Mawazine 2016: I felt I couldn’t go on, says Egyptian singer Sherine Abdel Wahhab

Singer Sherine Abdel Wahhab says that what should have been a career high sent her to the depths of despair.

When I announced I was retiring, the feeling was similar to throwing myself into the river or jumping in front of a car, says Sherine Abdel Wahhab. Courtesy Wahid Tajani
Powered by automated translation

It is often said that success breeds more success. For Sherine Abdel Wahhab, however, it became a breeding ground for despair.

Not that we knew about it – the past 12 months were full of career highs. Last Ramadan, the Egyptian singer showcased her underrated acting chops in the acclaimed television drama Tariqi.

She followed this up with an accompanying album of the same name, before joining the judges panel on the third season of MBC's talent show The Voice, in which she became the winning mentor when Jordanian contestant Nedaa Shrara clinched the title.

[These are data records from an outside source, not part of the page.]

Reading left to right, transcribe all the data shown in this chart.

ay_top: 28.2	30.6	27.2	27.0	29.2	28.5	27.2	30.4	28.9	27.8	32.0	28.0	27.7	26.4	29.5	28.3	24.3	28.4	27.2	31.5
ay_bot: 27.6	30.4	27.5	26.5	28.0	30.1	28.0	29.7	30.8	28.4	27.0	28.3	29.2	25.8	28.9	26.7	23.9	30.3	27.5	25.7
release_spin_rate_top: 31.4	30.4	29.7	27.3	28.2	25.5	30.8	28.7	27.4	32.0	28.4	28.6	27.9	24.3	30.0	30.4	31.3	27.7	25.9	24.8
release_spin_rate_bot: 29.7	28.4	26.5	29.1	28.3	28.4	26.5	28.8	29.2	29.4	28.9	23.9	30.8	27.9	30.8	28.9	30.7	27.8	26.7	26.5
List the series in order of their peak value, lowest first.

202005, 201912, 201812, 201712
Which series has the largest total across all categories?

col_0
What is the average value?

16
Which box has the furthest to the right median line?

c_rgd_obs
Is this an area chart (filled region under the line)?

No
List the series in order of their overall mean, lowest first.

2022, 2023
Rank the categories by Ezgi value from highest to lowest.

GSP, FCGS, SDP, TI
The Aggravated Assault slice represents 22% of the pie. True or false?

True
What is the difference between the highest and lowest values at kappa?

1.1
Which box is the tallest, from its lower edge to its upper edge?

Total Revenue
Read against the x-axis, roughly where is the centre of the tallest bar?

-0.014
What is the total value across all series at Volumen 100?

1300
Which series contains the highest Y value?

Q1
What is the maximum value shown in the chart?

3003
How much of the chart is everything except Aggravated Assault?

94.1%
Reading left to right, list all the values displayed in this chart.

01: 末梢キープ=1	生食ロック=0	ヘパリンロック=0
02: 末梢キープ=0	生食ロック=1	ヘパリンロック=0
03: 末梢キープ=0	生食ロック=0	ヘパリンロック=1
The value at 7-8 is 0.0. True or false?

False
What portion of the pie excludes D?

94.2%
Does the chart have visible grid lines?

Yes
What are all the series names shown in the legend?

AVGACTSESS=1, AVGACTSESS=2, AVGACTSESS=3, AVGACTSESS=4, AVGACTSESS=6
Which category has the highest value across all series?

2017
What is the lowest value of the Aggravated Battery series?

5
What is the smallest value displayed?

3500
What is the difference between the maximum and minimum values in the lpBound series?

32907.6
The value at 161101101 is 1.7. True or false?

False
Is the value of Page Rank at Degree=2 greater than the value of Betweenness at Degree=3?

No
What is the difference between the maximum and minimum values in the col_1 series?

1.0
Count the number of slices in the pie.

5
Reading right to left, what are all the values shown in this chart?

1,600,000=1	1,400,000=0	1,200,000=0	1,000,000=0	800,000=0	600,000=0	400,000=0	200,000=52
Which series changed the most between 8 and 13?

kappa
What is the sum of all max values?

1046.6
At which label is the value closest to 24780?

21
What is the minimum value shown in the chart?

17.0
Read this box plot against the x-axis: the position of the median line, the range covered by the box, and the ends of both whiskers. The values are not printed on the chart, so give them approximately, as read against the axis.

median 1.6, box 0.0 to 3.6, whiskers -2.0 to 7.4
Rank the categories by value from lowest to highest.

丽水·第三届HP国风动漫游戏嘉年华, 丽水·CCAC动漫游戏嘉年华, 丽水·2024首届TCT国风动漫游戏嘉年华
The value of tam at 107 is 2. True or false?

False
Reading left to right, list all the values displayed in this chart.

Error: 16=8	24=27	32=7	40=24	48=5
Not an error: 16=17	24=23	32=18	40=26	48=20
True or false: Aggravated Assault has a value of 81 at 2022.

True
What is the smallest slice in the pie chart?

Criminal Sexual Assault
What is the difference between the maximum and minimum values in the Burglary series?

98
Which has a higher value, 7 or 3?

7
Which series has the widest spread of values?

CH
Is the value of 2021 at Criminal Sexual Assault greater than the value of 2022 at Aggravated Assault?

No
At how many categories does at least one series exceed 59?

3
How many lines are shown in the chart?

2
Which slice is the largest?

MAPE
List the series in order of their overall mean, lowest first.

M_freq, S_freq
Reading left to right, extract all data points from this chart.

By the end of the year, any remaining concerns that the 35-year-old was more style than substance were convincingly quashed.

But despite her success, Abdel Wahhab says that during what should have been bright moments, she was on an emotional downward spiral.

“It got to such an extent that I thought about committing suicide – I actually thought about that more than once,” says Abdel Wahhab, speaking at the Mawazine Festival in Rabat, Morocco, which ended on Saturday.

“The stress of the work got to me. I had some panic attacks. Then that lead to some deep depression. I was sad, I was concerned for my children, I was concerned for myself – it was a such a difficult time that I still find it hard to explain.

“It got to such a state where I felt I couldn’t go on – and that I didn’t want to go on.”

Aware that she had to take steps to relieve the stress she was under, the singer announced her immediate retirement from the entertainment industry on February 29, citing the need to focus on her family.

“When I announced I was retiring, the feeling was similar to throwing myself into the river or jumping in front of a car and hoping that it would run me over,” she says.

“It was shocking to myself – but an equally big surprise was the reaction it received.”

The news sent shock waves around the industry and made headlines across the Arab world.

While Abdel Wahhab was prepared for the gossip and media commentary that ensued, she didn’t expect the outpouring of support from peers and fans.

Three days later she announced she had reconsidered her decision. Speaking at Mawazine Festival on Thursday, Abdel Wahhab provided the most detailed account yet of her troubles.

The experience had clearly taken a toll on her – she appeared gaunt and unusually reserved, and that trademark playful twinkle in her eye had all but faded.

Her concert later that evening was punctuated by a few uncomfortable pauses, during which a teary Abdel Wahab struggled to compose herself in front of the 30,000-strong crowd.

She also choked up when talking about the letters of support from fans and fellow artists – including Morocco's Samira Saeed, Lebanon's Nawal Al Zoghbi, and fellow judges on The Voice Kadim Al Sahir, Assi Helani and Saber Rebai.

“The love I received from the fans and my peers really touched me,” she says.

“When I made the decision to retire I meant it – but when I decided to come back, I felt like it was something I must do. I felt so valued that I really I had no choice but to come back.”

The rapid change of mind led to derision from some on social media and in sections of the press, which labelled her actions a “media stunt”.

“I think we could all agree that I have a high-enough profile that I don’t need to resort to such things to gain media attention,” says Abdel Wahab.

“To do that would be just cheap and I wasn’t brought up like that.

“Think about it – why would someone who is doing well in their career, and still relatively young, decide to walk away? Of course something bad must have happened.”

Abdel Wahab says the experience caused her to be more careful about what career challenges she takes on.

One role, however, she is happy and excited to continue with is mentoring The Voice winner Shrara who, she says, is forging her own path as a performer.

“Nedaa is a special case,” she says. “She is doing good job, but she is doing it her own way.

“She has an agreement, for example that she will not perform in any places where alcohol will be present. This means her shows will be more limited than others.

“She has a seven-year contract and has already started working on some new songs. We are in constant contact.”

As for her own professional plans, Abdel Wahhab says she will continue to appear as a mentor on The Voice but will work at a more steady pace – one of the biggest lessons learnt during her time of personal turmoil.

“I learnt a lot about myself,” she says.

“You can’t be in control of everything all the time, but you should do your best to look after yourself and not take things for granted.

“I also learnt that when I go through challenges, I should be calm and speak with a low voice.”